The end does not justify the means. In permission marketing, truer words were never spoken. Don’t kid yourself – just because you collect an email address, doesn’t mean you have really gained permission to use it.
Above all, no matter what, and I cannot stress this enough, in every single email communication, always provide a clear and easy way for individuals to “opt-out” or unsubscribe and make sure you follow through. Better still, give them an easy way to change or refine their areas of interest. Get more information gradually. Rome wasn’t built in a day, and neither are great relationships.
Placing a “Join Our Mailing List” tag on your homepage or other appropriate pages of your website is about as clear as you can get.
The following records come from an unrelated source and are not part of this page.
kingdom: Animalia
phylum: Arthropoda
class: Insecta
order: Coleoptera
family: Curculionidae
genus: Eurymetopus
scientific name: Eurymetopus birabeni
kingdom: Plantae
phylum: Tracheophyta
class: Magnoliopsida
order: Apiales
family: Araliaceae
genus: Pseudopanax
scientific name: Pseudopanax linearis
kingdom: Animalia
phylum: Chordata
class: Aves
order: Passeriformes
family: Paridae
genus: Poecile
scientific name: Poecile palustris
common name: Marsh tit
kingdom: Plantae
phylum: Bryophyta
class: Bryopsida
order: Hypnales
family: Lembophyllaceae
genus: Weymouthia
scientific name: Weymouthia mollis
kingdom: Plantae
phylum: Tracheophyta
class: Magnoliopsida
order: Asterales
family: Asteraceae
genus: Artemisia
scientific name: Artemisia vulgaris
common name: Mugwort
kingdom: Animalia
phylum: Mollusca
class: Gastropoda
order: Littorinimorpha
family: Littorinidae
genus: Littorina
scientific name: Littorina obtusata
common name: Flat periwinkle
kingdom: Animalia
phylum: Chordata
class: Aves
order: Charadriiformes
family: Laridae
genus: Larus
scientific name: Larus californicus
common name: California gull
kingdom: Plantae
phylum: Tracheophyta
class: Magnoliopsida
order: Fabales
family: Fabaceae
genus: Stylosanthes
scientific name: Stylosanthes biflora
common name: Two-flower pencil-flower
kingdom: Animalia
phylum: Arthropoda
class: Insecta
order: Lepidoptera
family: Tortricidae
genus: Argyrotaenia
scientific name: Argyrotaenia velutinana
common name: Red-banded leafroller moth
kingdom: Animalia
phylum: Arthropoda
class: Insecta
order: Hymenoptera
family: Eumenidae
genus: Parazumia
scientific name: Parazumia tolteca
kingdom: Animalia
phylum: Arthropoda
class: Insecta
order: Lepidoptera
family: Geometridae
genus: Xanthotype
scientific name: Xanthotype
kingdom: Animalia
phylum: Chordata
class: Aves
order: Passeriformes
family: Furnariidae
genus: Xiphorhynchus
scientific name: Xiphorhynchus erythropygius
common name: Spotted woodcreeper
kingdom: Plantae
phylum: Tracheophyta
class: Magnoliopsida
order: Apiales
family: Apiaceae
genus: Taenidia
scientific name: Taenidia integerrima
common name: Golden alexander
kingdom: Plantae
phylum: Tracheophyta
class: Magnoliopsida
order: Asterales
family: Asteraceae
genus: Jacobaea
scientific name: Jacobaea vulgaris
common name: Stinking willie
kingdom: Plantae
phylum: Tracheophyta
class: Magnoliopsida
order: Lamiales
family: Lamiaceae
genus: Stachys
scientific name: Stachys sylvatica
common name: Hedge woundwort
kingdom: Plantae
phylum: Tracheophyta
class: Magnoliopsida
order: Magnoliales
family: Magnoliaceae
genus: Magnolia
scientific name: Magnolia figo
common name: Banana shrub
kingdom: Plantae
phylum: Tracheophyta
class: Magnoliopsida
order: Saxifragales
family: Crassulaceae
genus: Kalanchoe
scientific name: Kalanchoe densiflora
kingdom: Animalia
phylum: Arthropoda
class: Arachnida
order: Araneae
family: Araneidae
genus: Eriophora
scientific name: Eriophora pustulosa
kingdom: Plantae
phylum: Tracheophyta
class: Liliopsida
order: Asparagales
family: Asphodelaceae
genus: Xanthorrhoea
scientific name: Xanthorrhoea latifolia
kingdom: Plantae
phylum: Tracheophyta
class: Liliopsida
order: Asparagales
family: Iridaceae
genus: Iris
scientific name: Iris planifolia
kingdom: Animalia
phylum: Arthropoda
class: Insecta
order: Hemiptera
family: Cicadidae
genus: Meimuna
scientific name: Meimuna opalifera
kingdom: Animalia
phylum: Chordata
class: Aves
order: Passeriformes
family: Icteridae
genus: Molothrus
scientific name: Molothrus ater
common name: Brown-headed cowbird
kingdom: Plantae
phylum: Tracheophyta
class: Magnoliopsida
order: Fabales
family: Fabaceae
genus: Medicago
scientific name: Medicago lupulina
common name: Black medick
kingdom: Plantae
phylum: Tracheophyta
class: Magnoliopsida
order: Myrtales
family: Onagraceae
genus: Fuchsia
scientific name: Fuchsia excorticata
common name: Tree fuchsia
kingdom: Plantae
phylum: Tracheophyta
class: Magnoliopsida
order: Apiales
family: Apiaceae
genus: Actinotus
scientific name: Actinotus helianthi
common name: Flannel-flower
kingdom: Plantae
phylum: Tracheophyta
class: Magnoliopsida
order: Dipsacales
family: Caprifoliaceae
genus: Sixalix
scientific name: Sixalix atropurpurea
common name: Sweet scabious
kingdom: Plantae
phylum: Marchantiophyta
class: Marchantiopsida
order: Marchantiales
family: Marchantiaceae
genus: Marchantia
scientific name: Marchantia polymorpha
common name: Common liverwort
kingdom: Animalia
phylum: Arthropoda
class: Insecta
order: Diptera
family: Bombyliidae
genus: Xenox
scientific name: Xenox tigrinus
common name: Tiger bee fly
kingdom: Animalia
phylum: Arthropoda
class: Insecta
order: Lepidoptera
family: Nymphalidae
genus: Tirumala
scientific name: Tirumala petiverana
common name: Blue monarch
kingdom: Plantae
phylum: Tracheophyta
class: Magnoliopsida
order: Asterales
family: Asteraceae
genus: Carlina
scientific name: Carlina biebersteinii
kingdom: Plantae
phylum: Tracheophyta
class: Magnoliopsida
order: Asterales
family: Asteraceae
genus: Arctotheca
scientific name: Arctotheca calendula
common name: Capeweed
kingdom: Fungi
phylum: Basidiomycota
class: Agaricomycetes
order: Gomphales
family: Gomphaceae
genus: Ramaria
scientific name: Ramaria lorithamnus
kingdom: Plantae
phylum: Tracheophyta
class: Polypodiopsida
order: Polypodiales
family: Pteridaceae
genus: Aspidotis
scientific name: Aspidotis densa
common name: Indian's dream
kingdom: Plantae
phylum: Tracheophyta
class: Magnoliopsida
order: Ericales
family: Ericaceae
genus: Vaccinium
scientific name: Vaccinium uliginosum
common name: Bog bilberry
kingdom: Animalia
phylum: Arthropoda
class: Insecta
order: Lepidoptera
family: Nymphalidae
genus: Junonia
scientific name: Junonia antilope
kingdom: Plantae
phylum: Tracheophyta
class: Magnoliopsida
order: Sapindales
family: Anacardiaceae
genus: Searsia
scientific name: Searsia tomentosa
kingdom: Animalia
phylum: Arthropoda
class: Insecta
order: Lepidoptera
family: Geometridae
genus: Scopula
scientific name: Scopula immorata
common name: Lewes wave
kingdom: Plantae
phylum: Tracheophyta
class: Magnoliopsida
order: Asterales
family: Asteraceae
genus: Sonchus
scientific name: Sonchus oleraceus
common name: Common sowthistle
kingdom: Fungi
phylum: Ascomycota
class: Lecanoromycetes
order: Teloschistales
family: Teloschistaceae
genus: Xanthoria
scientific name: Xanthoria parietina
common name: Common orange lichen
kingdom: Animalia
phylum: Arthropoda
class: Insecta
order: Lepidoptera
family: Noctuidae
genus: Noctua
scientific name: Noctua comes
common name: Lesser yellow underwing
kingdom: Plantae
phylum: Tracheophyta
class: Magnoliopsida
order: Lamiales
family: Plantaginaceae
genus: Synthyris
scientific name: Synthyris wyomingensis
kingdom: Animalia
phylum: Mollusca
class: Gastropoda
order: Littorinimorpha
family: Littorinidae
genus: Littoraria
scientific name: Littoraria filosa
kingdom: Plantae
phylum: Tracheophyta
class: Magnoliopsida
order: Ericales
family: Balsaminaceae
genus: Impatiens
The visitor knows, without question, that when they input their email address they are giving you permission, subscribing or “opting-in” to receive emails from you.
When people sign up, allow them to select precisely their areas of interest, be it newsletters, sale notifications or new product or service announcements. You can attract even more interest by specifying what the customer will receive and when they will receive it (e.g. “Sign up for Our Weekly Concert Announcement”). Be as specific as you can to get the most targeted audience you possibly can.
Remember that when visitors opt-in, they are telling you exactly what they want – to place an order, to get more in-depth information on a specific topic or to know when their favorite instructor is teaching a Yoga class – and giving you permission to communicate on that subject. This is excellent stuff! You know their email address, have permission to send them what they asked for, and you know something about them. There is no harm in suggesting an accessory on the order confirmation, announcing a “webinar” on your white paper topic or including a compelling description of your newsletter at the bottom of the Yoga schedule. Ask for their permission again. You will be surprised at the response.
Gratuitous emails are not met with gratitude. My advice is to think twice about how many, and what kind of communications you send to your subscribers. You already have the relationship after all. Who wants to chance losing it? So before you press the send button on that email of your most recent press release, ask yourself how many people on your list really care to see it.
When considering renting, much less buying a list, the rule is buyer beware. If the list is too inexpensive, if the provider won’t share the source of their email lists with you, if anyone claims you can “Blast your ad to over 1000 safe addresses for only $5.00!,” or “Buy a CD with 10,000,000 email addresses for only $99!” – this is too good to be true. Consider this, the offer probably arrived as SPAM in your very own inbox in the first place.